Throughout the listing below, copy each line containing "einer".

Input records Start Marker

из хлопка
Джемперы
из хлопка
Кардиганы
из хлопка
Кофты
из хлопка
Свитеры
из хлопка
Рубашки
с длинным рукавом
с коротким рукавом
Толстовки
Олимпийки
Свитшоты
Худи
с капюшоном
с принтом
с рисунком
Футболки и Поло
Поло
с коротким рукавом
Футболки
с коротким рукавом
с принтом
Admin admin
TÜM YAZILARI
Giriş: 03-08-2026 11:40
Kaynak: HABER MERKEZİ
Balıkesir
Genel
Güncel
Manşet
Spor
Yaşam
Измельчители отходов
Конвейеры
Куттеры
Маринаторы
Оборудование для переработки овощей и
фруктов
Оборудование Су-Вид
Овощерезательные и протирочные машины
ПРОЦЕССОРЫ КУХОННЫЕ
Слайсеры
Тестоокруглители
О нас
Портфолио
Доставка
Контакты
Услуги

Input records End Marker
Input records Start Marker

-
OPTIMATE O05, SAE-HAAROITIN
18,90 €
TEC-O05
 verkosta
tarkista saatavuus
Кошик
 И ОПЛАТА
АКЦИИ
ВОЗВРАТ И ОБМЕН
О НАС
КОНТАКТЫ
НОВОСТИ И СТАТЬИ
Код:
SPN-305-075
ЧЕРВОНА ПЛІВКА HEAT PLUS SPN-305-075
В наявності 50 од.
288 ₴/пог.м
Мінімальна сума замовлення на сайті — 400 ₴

Input records End Marker
Input records Start Marker

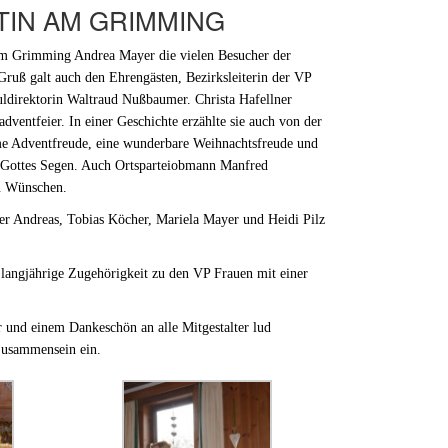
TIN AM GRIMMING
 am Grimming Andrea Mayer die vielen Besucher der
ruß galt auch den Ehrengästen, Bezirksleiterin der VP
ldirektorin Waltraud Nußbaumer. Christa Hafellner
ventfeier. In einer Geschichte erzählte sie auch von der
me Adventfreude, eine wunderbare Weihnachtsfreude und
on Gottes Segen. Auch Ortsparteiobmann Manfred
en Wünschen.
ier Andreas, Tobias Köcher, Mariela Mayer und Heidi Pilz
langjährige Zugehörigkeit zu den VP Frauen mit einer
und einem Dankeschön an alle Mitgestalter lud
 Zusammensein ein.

Input records End Marker

■ Answer to the exercise ■
ventfeier. In einer Geschichte erzählte sie auch von der
langjährige Zugehörigkeit zu den VP Frauen mit einer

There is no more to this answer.